** Provided records follows **

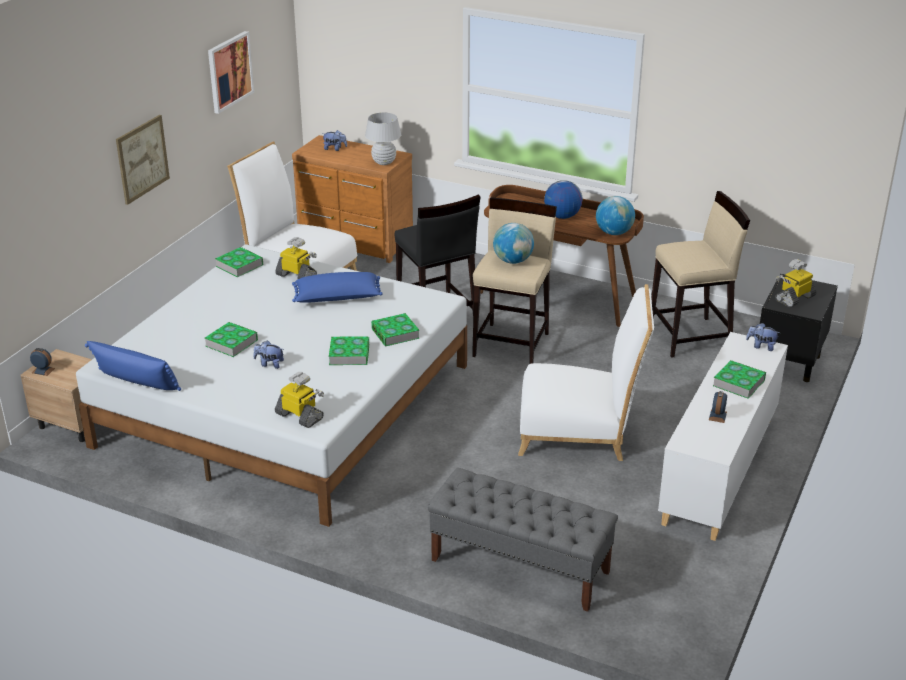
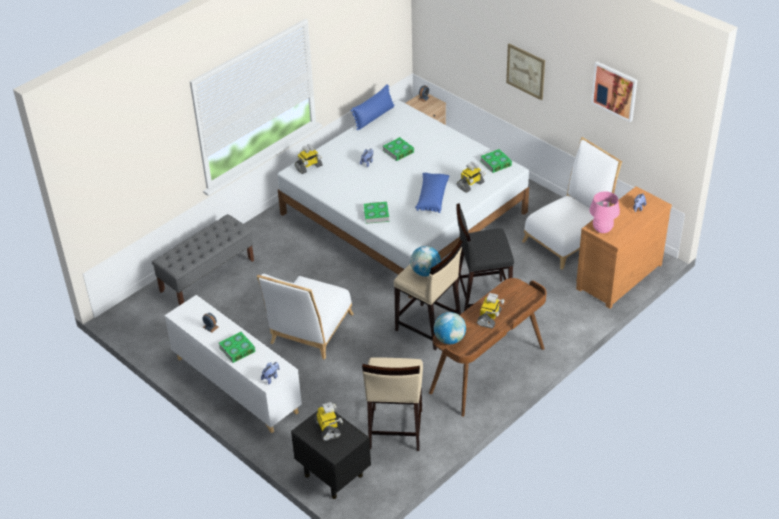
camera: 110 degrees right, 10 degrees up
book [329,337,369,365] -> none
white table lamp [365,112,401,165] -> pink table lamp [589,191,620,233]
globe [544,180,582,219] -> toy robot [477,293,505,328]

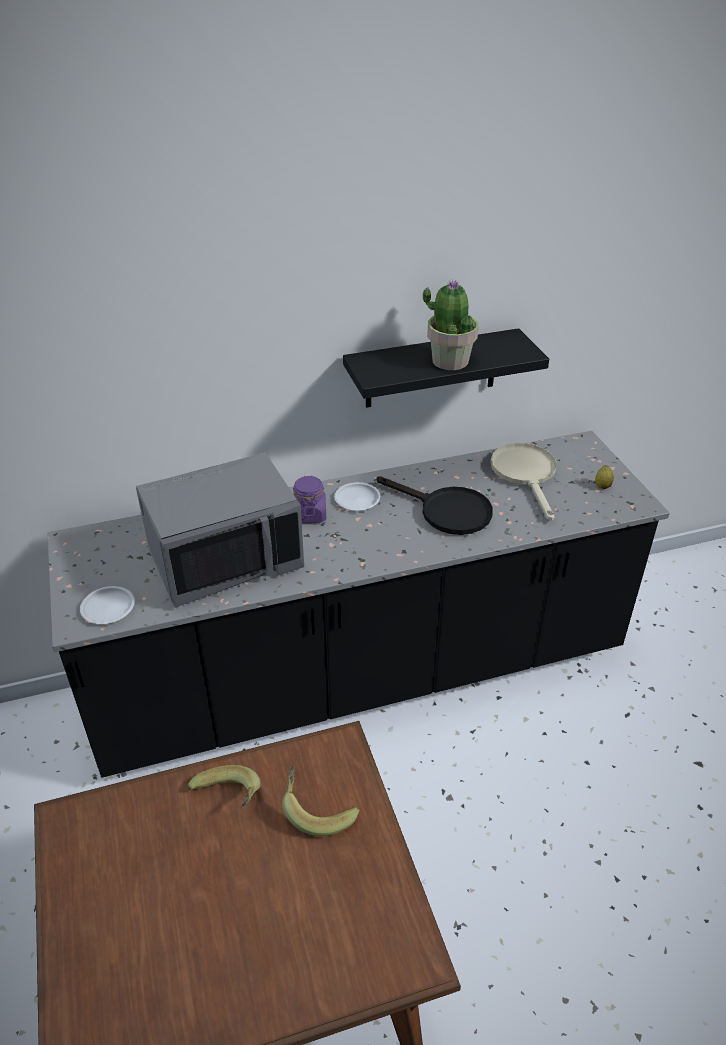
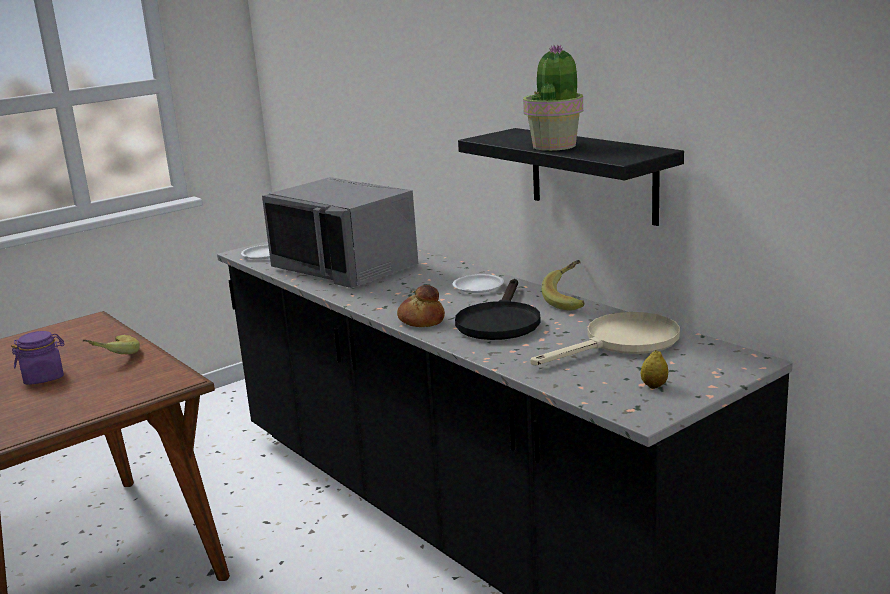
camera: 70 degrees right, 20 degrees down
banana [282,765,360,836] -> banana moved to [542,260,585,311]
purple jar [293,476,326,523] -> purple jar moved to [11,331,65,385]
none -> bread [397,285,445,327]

** End of Provided records **

| Exercise description |
Above are the records; repeat them exactly, omitting every picture.

| Expected output |
camera: 110 degrees right, 10 degrees up
book [329,337,369,365] -> none
white table lamp [365,112,401,165] -> pink table lamp [589,191,620,233]
globe [544,180,582,219] -> toy robot [477,293,505,328]

camera: 70 degrees right, 20 degrees down
banana [282,765,360,836] -> banana moved to [542,260,585,311]
purple jar [293,476,326,523] -> purple jar moved to [11,331,65,385]
none -> bread [397,285,445,327]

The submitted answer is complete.